→ **What you are asked to do**: Copy nothing but the lines below running from the line containing "Horizontal FOV: 61.0°." through the line containing "- round metal steamer plate (465,99,597,247)", both end lines included.

→ **Information provided**:
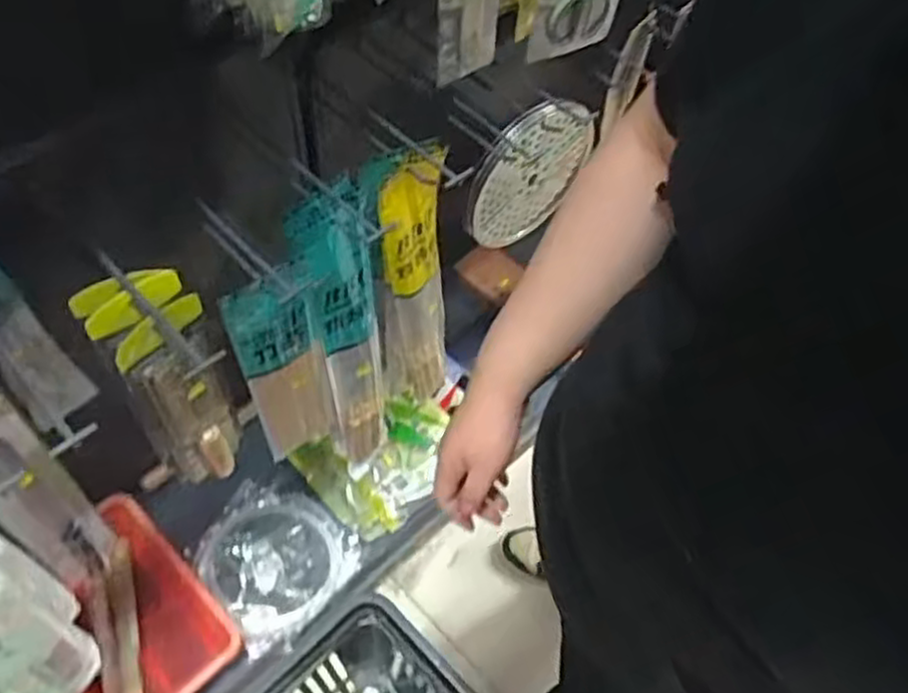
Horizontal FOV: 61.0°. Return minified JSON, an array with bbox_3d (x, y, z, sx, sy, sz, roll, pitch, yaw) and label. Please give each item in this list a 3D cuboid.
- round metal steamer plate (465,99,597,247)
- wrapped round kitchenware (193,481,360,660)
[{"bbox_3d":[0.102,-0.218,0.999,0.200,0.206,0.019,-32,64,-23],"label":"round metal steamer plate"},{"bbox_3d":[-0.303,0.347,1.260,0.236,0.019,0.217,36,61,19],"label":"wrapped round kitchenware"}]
==
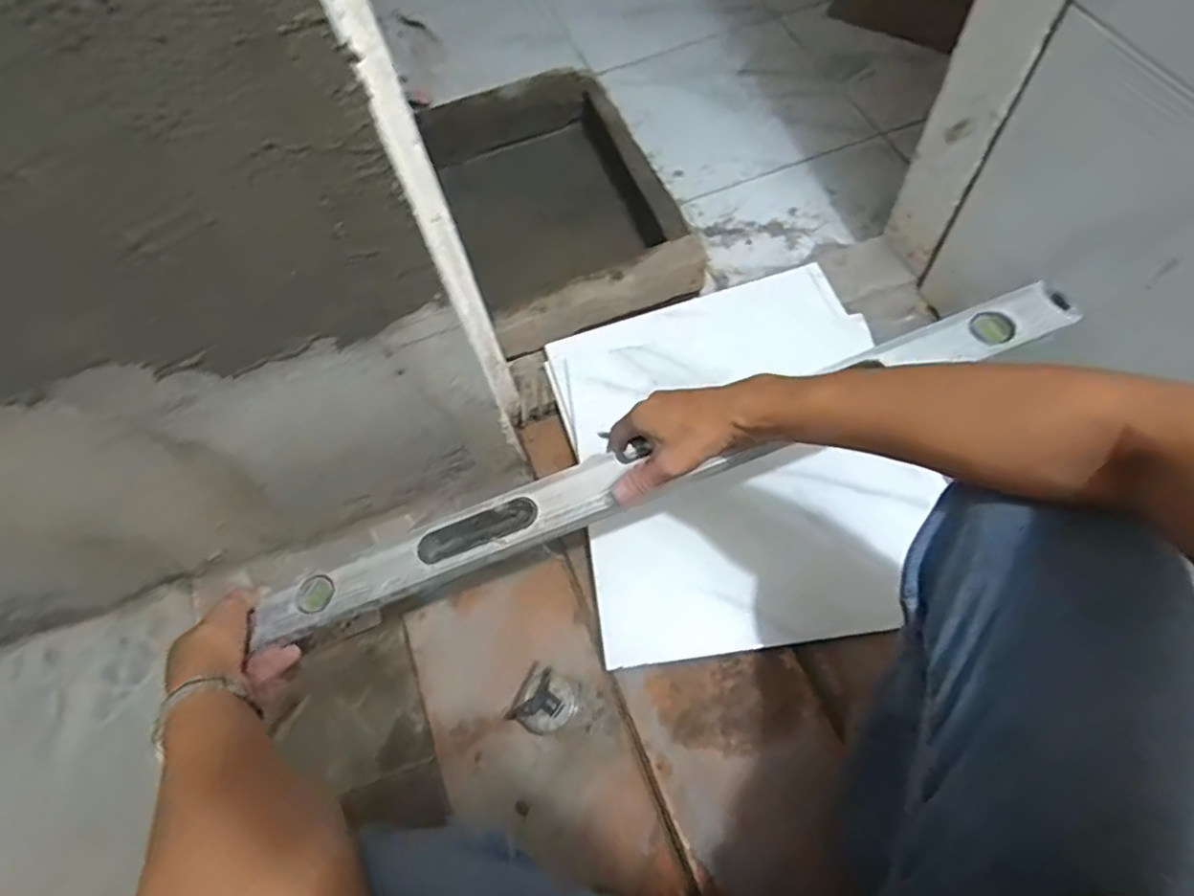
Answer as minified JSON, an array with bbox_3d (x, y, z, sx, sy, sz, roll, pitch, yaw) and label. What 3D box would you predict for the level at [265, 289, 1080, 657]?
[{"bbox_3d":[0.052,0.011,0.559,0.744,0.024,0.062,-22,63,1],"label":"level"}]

→ **Written response**:
Horizontal FOV: 61.0°. Return minified JSON, an array with bbox_3d (x, y, z, sx, sy, sz, roll, pitch, yaw) and label. Please give each item in this list a 3D cuboid.
- round metal steamer plate (465,99,597,247)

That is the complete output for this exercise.